Cas d'étude : PSSI de l'Université de Poitiers
1. Protection des données sensibles
- Données classifiées de défense : stockage et transmission interdits sauf via moyens spécifiques agréés au niveau national.
- Conditions d'accès :
- Habilitation nécessaire mais non suffisante.
- Besoin d’en connaître : nécessité fonctionnelle de consulter le document.
- Accès aux documents classifiés = habilitation + besoin d’en connaître.
L’accès aux données classifiées est strictement encadré par l’habilitation et la nécessité fonctionnelle.

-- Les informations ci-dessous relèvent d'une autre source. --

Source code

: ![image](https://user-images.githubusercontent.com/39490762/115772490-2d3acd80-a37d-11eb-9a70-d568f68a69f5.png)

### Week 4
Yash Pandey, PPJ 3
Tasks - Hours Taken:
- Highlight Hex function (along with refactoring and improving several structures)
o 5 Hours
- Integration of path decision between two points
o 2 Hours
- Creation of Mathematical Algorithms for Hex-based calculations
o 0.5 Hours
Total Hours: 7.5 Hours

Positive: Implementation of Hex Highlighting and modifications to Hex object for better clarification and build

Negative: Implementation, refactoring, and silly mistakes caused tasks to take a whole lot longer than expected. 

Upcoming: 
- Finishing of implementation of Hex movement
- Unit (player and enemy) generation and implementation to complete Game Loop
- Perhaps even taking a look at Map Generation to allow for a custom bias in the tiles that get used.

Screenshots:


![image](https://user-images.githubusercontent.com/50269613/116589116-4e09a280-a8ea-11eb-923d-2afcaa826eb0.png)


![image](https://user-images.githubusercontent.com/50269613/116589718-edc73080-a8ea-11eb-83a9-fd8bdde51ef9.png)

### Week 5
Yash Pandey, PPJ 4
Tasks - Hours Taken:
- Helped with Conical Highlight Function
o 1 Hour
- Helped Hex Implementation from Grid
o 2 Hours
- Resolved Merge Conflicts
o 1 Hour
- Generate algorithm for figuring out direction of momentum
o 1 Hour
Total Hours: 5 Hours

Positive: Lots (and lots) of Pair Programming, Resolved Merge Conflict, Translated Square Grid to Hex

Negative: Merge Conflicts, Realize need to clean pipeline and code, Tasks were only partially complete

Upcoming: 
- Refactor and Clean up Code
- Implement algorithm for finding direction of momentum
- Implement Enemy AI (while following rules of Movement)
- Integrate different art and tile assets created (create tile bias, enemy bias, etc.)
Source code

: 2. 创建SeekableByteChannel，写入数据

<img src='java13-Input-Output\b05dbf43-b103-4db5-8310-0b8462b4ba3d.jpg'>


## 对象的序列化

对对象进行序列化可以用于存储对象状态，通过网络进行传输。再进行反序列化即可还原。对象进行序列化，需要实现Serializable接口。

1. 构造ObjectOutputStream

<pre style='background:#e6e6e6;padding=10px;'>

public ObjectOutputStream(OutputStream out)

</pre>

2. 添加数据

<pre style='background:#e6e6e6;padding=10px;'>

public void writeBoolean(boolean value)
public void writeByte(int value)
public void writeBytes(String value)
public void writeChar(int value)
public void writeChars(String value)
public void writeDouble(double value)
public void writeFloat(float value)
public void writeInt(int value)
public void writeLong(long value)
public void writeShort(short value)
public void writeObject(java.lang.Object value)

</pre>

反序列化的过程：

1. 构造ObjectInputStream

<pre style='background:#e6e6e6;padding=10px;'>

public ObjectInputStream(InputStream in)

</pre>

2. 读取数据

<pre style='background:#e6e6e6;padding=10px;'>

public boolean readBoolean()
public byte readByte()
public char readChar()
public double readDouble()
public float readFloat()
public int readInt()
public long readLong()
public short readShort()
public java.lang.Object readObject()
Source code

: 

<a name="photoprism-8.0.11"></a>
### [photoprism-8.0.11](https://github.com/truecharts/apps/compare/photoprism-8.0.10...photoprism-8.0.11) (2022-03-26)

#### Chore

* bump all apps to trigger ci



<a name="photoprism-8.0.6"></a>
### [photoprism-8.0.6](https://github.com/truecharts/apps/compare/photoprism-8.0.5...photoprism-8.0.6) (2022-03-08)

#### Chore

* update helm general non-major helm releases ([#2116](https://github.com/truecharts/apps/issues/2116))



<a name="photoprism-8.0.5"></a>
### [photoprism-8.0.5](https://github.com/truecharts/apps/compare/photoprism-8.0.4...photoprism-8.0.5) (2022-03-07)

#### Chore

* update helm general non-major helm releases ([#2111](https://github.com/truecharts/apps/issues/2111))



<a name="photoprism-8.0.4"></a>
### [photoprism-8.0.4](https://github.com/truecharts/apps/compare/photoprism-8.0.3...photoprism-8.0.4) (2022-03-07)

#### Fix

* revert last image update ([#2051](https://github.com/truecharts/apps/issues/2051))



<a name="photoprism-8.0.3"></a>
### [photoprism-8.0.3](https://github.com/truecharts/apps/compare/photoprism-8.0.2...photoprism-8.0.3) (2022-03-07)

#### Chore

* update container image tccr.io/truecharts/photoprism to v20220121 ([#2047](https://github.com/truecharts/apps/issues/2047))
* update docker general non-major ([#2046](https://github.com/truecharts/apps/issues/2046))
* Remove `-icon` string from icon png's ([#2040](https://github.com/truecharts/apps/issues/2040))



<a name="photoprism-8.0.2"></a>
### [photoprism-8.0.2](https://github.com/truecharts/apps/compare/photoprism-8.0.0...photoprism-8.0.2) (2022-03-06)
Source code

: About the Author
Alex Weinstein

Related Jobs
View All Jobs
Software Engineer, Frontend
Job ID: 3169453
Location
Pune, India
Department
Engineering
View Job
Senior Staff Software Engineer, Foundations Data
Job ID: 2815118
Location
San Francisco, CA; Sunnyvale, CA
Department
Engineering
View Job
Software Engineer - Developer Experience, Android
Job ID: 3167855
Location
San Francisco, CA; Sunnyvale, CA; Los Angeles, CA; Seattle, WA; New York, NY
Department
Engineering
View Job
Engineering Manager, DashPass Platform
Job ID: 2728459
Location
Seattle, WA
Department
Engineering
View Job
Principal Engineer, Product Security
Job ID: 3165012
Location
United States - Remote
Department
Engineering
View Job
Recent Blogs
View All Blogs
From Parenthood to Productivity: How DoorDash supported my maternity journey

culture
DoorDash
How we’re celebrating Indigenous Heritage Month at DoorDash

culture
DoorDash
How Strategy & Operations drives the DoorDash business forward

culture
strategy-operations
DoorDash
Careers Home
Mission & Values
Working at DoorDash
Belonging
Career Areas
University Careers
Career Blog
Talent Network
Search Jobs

2. Données à caractère personnel
- Définies par la loi n°78-17 du 6 janvier 1978 modifiée (Informatique, fichiers et libertés).
- Traitements contenant ces données doivent être déclarés ou autorisés auprès de la CNIL via le correspondant CIL.
- Ces données sont considérées comme sensibles et doivent être protégées.
3. Chiffrement des données sensibles
- Obligation de chiffrer le stockage et l’échange des données sensibles.
- Produits matériels et logiciels utilisés doivent être agréés par la DCSSI.
- Une copie des clés de chiffrement doit être stockée dans un lieu externe et sécurisé.
| Condition | Description |
|---|---|
| Agrément | Matériel et logiciel doivent être certifiés DCSSI |
| Stockage | Clés de chiffrement conservées en lieu externe sécurisé |
4. Sécurisation des postes de travail et moyens nomades
- Responsabilité des administrateurs systèmes et réseaux.
- Accès protégé par des mots de passe robustes, personnels et confidentiels.
- Mots de passe ne doivent pas être divulgués ni laissés sans protection.
La robustesse des mots de passe est une exigence clé, mais la définition précise reste à clarifier.
5. Utilisation des moyens informatiques de l’Université de Poitiers
| Niveau d’utilisation | Description |
|---|---|
| Usage normal | Limité au strict cadre des activités universitaires |
| Autorisation spéciale | Toute autre utilisation doit être autorisée par le Président ou son représentant |
| Usage prohibé | Interdiction des usages contraires aux lois, notamment diffusion d’idéologies politiques, atteinte aux bonnes mœurs, dignité, honneur ou vie privée |
L’utilisation des moyens informatiques est strictement encadrée pour garantir conformité légale et respect des valeurs universitaires.